Eine einheimische ältere Dame, die lange Zeit in München gelebt hat, hat es uns erzählt. Es gibt hier nämlich sehr merkwürdige Viertel. Dort sind die Gehwege gepflastert, es liegt Strom und Wasser und auch Verkehrsschilder gibt es. Aber sonst nichts. Die Straßen sind noch Erde oder Schotter und alles ist überwuchert und die angepflanzten Palmen sind riesig. Ein Gelände, dass wahrscheinlich mal ein Supermarkt mit Tiefgarage werden sollte, sieht aus wie ein Schwimmbad, aus dem lauter Eisenträger heraus schauen.
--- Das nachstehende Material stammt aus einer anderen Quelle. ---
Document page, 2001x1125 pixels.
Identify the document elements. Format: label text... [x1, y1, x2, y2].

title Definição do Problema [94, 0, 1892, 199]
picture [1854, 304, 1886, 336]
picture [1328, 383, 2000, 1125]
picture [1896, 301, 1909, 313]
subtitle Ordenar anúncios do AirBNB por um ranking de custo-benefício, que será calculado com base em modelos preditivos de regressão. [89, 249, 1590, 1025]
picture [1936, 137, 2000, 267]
Eigentlich sollte es mal ein mondänes Viertel mit Hafen für die Reichen werden, sagte sie, aber dann kam die große Finanzkrise 2008 in Spanien, seitdem gibt es diesen Stillstand.
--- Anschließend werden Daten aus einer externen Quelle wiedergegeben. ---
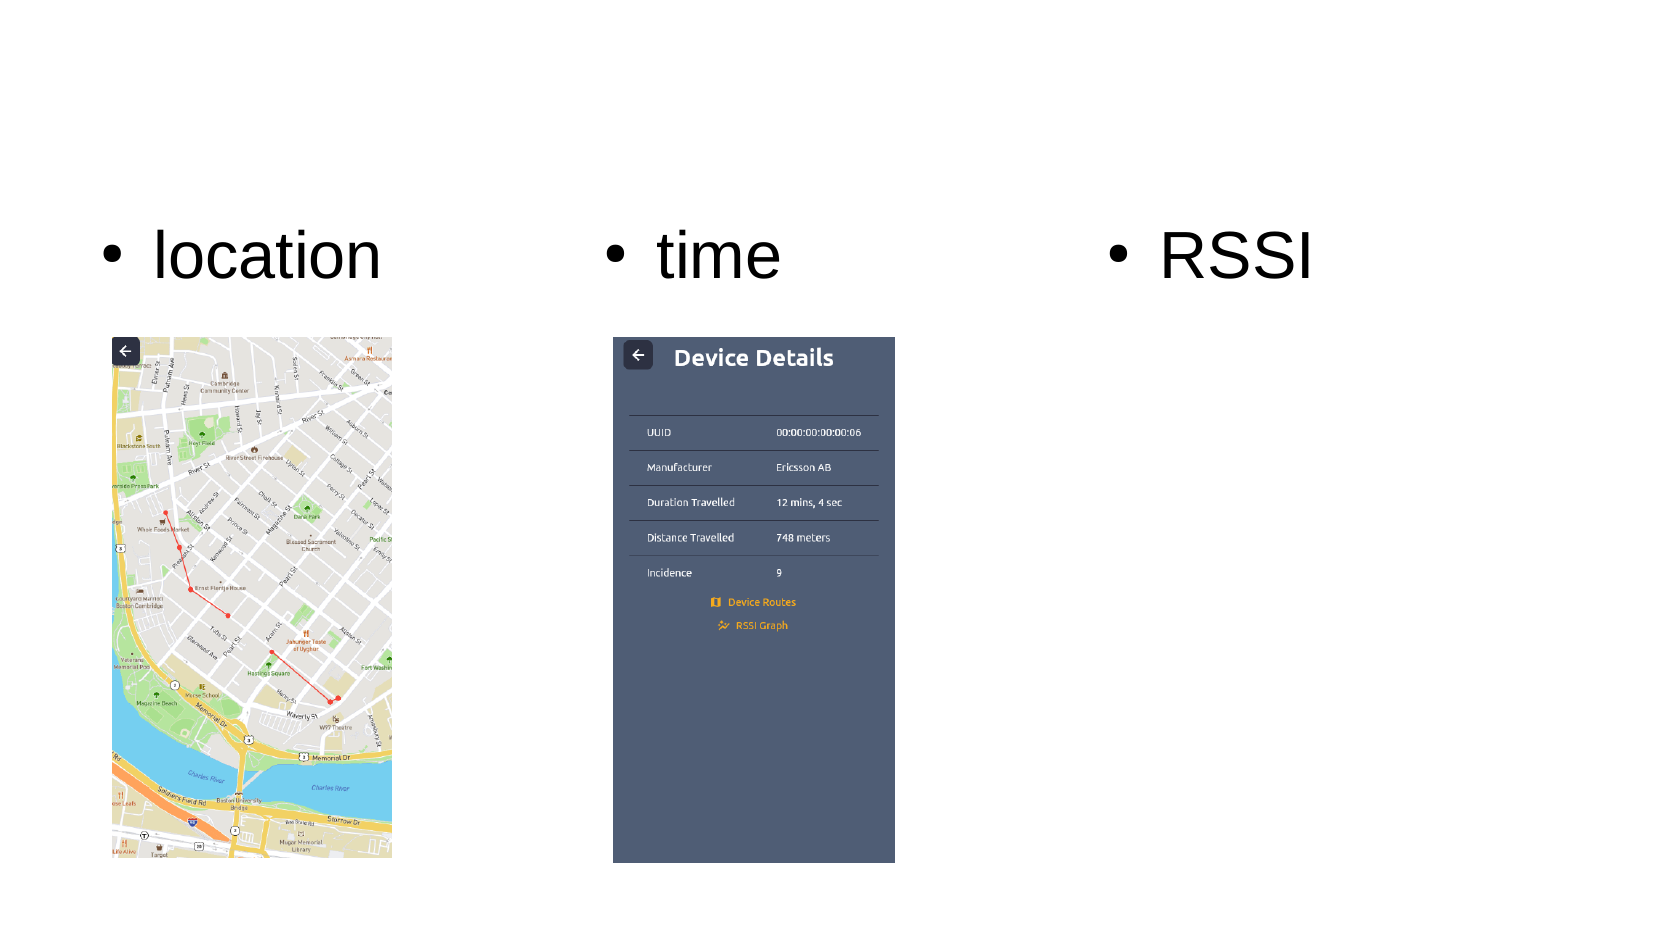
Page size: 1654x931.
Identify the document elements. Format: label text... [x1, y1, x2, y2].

Seit Tagen haben wir Traumwetter, knappe 20 Grad, Sonne satt. Wir fahren Fahrrad und seit gestern stehen wir direkt am Strand, haben das erste Mal unsere Gartenstühle raus geholt. Vorher sind wir oft erst im Dunkeln an Stellplätzen angekommen. Dann arbeiten wir, z.B. an der Plattform für Berater. (Das ist das Projekt, dass wir mit Ian aus Dublin angefangen hatten und jetzt alleine weiterbewegen). Es gibt sehr viele Mobilisten hier, ich vermute, dass viele Rentner sind, aber noch haben wir keine persönlich kennengelernt, denn die meisten stehen dicht an dicht auf Campingplätzen, das vermeiden wir, wenn es geht. Und in Spanien gibt es fast in jedem Ort eine öffentliche Ver-und Entsorgungsstelle und den Strom liefert die Batterie, solange wir immer wieder ein Stück fahren.
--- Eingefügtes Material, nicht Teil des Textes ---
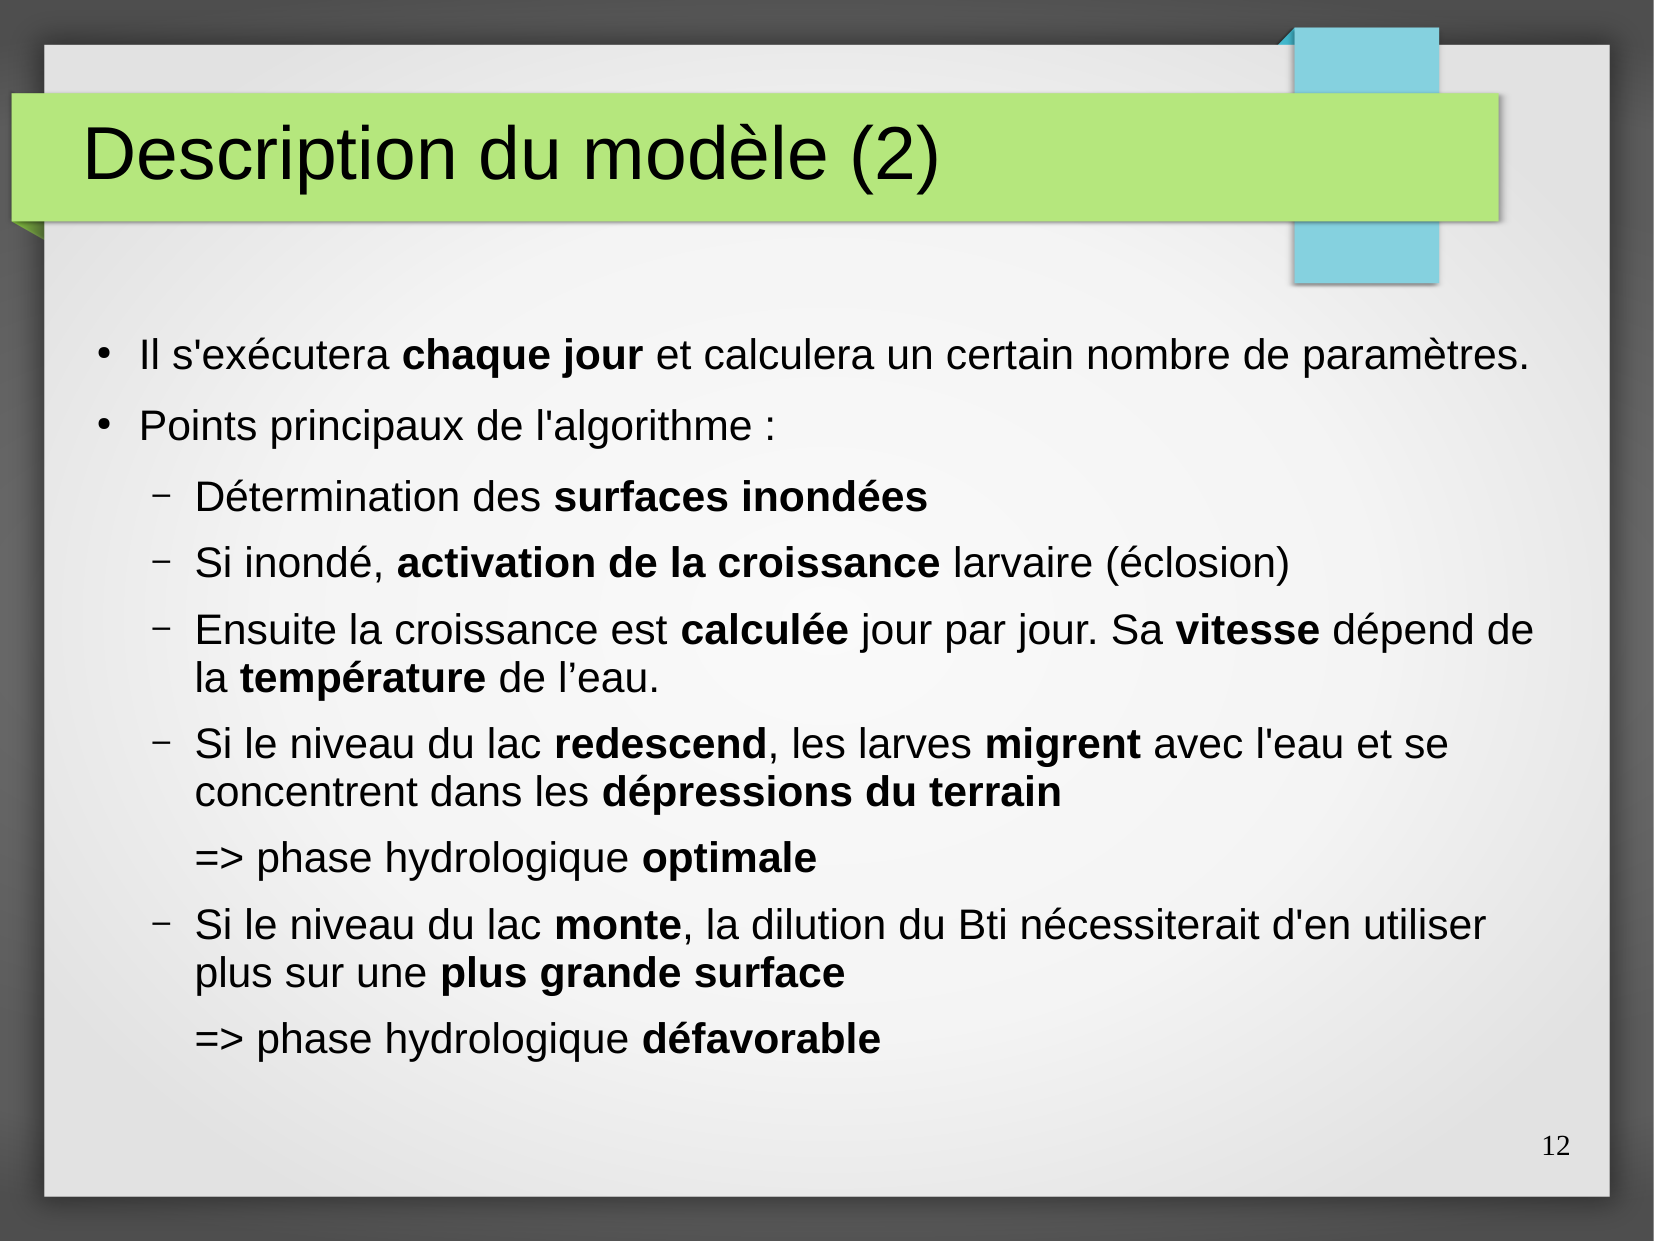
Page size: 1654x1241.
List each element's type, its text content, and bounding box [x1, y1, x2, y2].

list Il s'exécutera chaque jour et calculera un certain nombre de paramètres. Points principaux de l'algorithme : Détermination des surfaces inondées Si inondé, activation de la croissance larvaire (éclosion) Ensuite la croissance est calculée jour par jour. Sa vitesse dépend de la température de l’eau. Si le niveau du lac redescend, les larves migrent avec l'eau et se concentrent dans les dépressions du terrain => phase hydrologique optimale Si le niveau du lac monte, la dilution du Bti nécessiterait d'en utiliser plus sur une plus grande surface => phase hydrologique défavorable [82, 330, 1571, 1111]
title Description du modèle (2) [82, 94, 1264, 213]
picture [0, 0, 1654, 1241]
Das Fahrradfahren ist richtig wichtig für uns, wir haben schon den ein oder anderen „Lagerkoller“ gehabt. Aber heute, mit viel Bewegung, ist der Tag einfach großartig. Jetzt ist es 17 Uhr, wir packen gleich die Stühle und die Fahrräder ein und fahren noch ein Stück Richtung Alicante. Hier ist Regen gemeldet für die nächsten Tage, weiter südlich nicht.